Kann das Existenzminimum gekürzt werden, wenn Arbeitslose Mitwirkungspflichten verletzen? Am Dienstag verhandelten die Richter des Bundesverfassungsgerichts über die Frage, ob Sanktionen für Hartz IV-Empfänger mit dem Grundgesetz vereinbar sind. Bisher drohen Kürzungen, wenn etwa ein Termin im Jobcenter verpasst oder eine zumutbare Arbeit abgelehnt wird. Das Sozialgericht Gotha hält diese gesetzlichen Sanktionsmöglichkeiten für verfassungswidrig. Vom Existenzminimum seien keine Abstriche möglich, auch nicht bei der Verletzung von Mitwirkungspflichten.
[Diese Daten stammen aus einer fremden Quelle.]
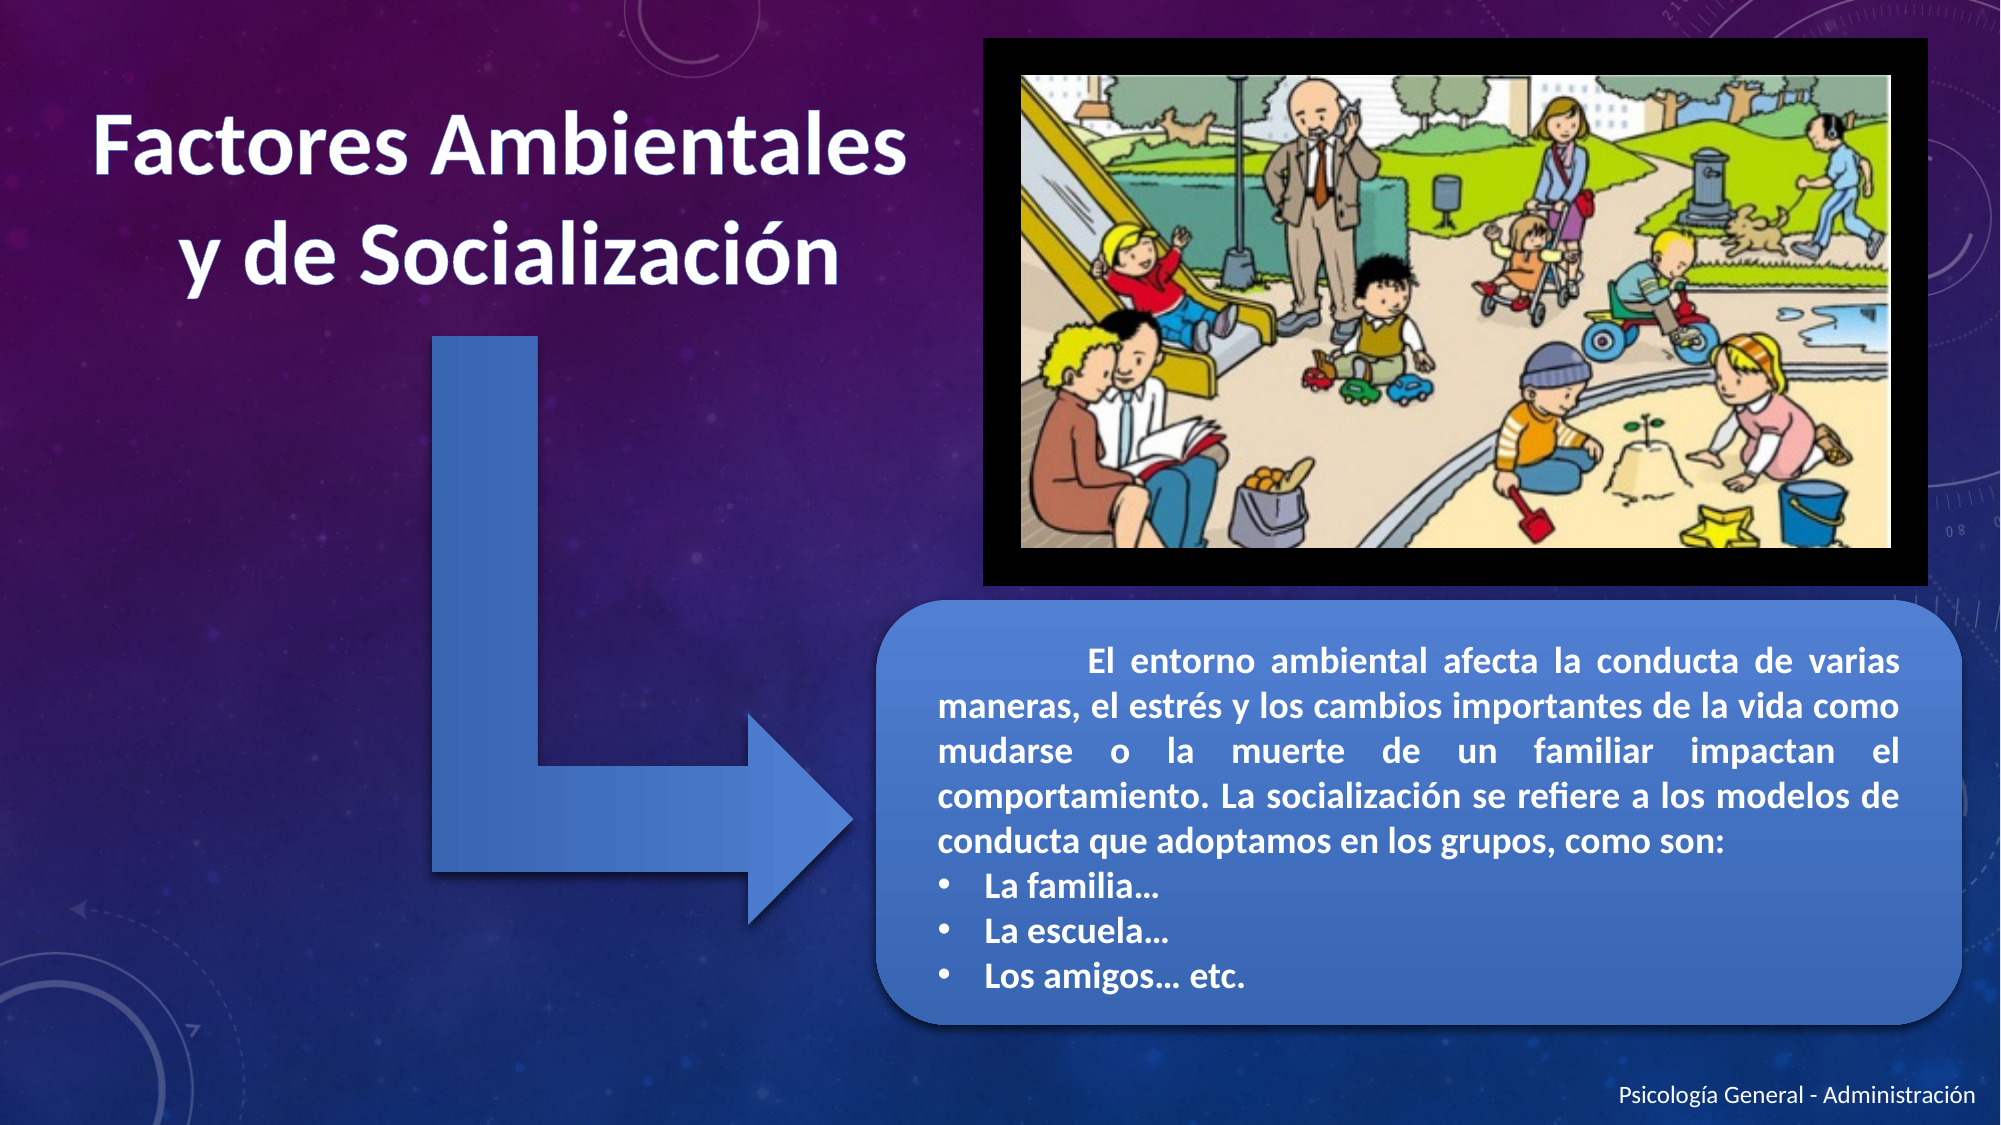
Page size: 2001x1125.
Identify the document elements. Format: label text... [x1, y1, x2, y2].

footer Psicología General - Administración [1603, 1062, 2000, 1125]
text_box [876, 599, 1963, 1025]
text_box Factores Ambientales y de Socialización [32, 75, 983, 311]
picture [0, 0, 2001, 1125]
text_box [431, 336, 854, 925]
text_box El entorno ambiental afecta la conducta de varias maneras, el estrés y los cambios importantes de la vida como mudarse o la muerte de un familiar impactan el comportamiento. La socialización se refiere a los modelos de conducta que adoptamos en los grupos, como son: La familia… La escuela… Los amigos… etc. [922, 628, 1916, 1004]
Sozialminister Hubertus Heil (SPD) verteidigte in Karlsruhe die 2005 eingeführten Hartz IV-Reformen mit ihrer „aktivierenden“ Arbeitsmarktpolitik. Der Sozialstaat müsse die Möglichkeit haben, zumutbare Mitwirkungspflichten einzufordern. „Ohne Kürzungsmöglichkeit würde die Regelung leerlaufen“.

Jung, männlich, studiert

Der Anwalt der Bundesregierung, Ulrich Karpenstein, wies die Argumentation des Sozialgerichts Gotha zurück. Das Grundrecht auf menschenwürdiges Existenzminimum sei ein eigenständiges Grundrecht neben der Menschenwürde. Anders als bei der Menschenwürde seien hier gesetzliche Einschränkungen möglich: „Der Staat lässt aber niemand verhungern, der seinen Mitwirkungspflichten nicht nachkommt.“ Friederike Mussgnug von der Diakonie Deutschland sagte: „Bei den Pflichtverletzungen handelt es sich oft nicht um Verweigerung, sondern um Überforderung.“ Der zweite Regierungsanwalt Matthias Kottmann verwies auf Erkenntnisse der Bundesagentur für Arbeit. „Statistisch am häufigsten von Sanktionen betroffen sind junge Männer mit Hauptschulabschluss auf dem Land in Westdeutschland“, so Kottmann. Es gebe „keine Schieflage zulasten besonders verletzlicher Gruppen.“
Eine Million Sanktionen haben die Jobcenter im Jahr 2017 verhängt. Viele Empfänger waren mehrfach betroffen. In rund drei Viertel aller Fälle geht es um Meldepflichten. Dann wird der Regelsatz von derzeit 424 Euro um zehn Prozent gekürzt. Wenn eine zumutbare Arbeit oder ein Training ohne wichtigen Grund abgelehnt wird, droht die Kürzung um 30 Prozent.
Die Linke hatte vorab kritisiert, der neue Senatsvorsitzende Stephan Harbarth sei befangen. Vor kurzem habe Harbarth als CDU-Bundestagsabgeordneter noch eine Streichung von Sanktionen abgelehnt. Das Gesetz stellt aber klar, dass die frühere Mitwirkung an der Gesetzgebung einen Richter nicht befangen macht, denn in der Gesetzgebung gehe es um Politik, nicht um Verfassungsrecht.